Als meine Lieblingskusine galt lange Zeit Kusine Irene. Sie hatte als Kind das Talent dabei zu sein bei uns größeren, weil sie erstaunliche Durchsetzungskräfte besaß.
Als Kleinstkind nannte sie sich „Nenni“ und liebte es einen „Fotz“ zu machen. So nannten das damals die Erwachsenen: „Schaut, sie macht schon wieder den Fotz.“ Das ging so, sie spitzte die Lippen aufs Äußerste und sah dabei böse drein. Später griff sie auch zu anderen Maßnahmen. Sie war so kräftig, dass sie, als sie einmal bei mir in den Ferien war, eine Holzwäschestange ausriss und diese Thomas auf den Kopf knallte. Da musste sie in der Ecke stehen, ich weiß noch, dass mich das freute, ich war ja gänzlich brav und rächte mich an anderen Kindern nur im Verborgenen.
Mein Großvater, allerliebst, hatte die Aufgabe, auf Kusine Irene seit Babytagen aufzupassen. Eine Aufgabe, die ihm immer schwerer fiel, da Irene natürlich nicht gänzlich brav folgte und eigene Wege ging, sie lief ihm gerne auf der bekannten Semmeringer Hochstraße davon. Das wiederum brachte meinem Großvater Bekanntheit ein. Die Gäste, das waren alle Leute für uns, denen man sofort ansah, dass sie keine Semmeringer waren, sagten: „Ach, der liebe Großvater und seine lieben Enkelinen.“ Irene hatte den größten Kinderwagen, den man sich nur vorstellen kann, er wurde die blaue Kutsche genannt.
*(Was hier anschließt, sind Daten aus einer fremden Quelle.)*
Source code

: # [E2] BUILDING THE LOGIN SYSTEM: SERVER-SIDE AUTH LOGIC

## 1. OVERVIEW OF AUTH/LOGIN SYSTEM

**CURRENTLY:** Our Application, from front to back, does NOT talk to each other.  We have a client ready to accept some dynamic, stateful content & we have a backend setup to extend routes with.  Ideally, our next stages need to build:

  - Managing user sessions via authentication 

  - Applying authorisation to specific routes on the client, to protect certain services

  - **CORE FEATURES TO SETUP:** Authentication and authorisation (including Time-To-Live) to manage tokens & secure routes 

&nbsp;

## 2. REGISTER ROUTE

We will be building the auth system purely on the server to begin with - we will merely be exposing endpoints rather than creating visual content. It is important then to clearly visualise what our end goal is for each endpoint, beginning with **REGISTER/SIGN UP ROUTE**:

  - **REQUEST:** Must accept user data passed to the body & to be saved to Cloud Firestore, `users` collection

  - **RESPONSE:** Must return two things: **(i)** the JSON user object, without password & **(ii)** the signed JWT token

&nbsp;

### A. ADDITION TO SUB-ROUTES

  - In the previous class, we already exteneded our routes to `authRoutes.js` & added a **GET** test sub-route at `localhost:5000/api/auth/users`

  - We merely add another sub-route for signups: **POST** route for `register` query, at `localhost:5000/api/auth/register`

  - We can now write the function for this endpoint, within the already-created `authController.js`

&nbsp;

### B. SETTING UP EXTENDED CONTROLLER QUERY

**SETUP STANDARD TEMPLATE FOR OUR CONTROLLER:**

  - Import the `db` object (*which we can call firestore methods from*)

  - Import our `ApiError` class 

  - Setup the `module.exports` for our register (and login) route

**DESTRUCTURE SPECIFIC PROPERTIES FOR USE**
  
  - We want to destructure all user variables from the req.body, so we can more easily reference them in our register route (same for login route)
Wenn wir mit der blauen Kutsche unterwegs waren, konnten sich noch zwei Kinder an der Seite des Wagens anhängen, dann brauchten wir den Gehsteig der Hochstraße ganz für uns allein. Jeder musste ausweichen. Die Gäste mussten wir immer schön laut grüßen. Am Semmering spricht man hochdeutsch.
Großvater flocht uns Mädchen vor dem Spaziergang die Zöpfe, das dauerte unendlich lang, ich habe viele Kusinen. Er hatte so weiche Hände, das machte sicher auch die Babycreme von Irene, und er hatte sehr viel Geduld und das Scheitelziehen allein dauerte eine kleine Ewigkeit. Wichtig war, dass die Zöpfe exakt symmetrisch waren und die Spangen oder Maschen nach vorne sahen. Irene saß auch nicht ruhig beim Zöpfeflechten. Sie aß nicht alles auf, sie aß überhaupt nur, was schmeckte, sie hatte ein gesundes Trotzpotential.
Irenes andere Großeltern führten damals das elegante Hotel Wagner. Dort stiegen damals hauptsächlich reiche alte Damen ab, uninteressant für uns Kinder und grüßen musste man umso lauter.
Doch eines Tages, stieg das Ehepaar Jonas im Wagner ab. Herr Bundespräsident Jonas war für uns schon interessanter. So kam es, dass Irene und der Großvater auch dem Bundespräsidenten auf der Hochstraße begegneten. Die Presse war sogleich zur Stelle, ein Blitzlichtgewitter, es entstand ein Titelbild für die Kronenzeitung: Im Hintergrund Großvater Neumayer, ganz scharf: Bundespräsident Jonas und Kusine Irene geben sich die Hand.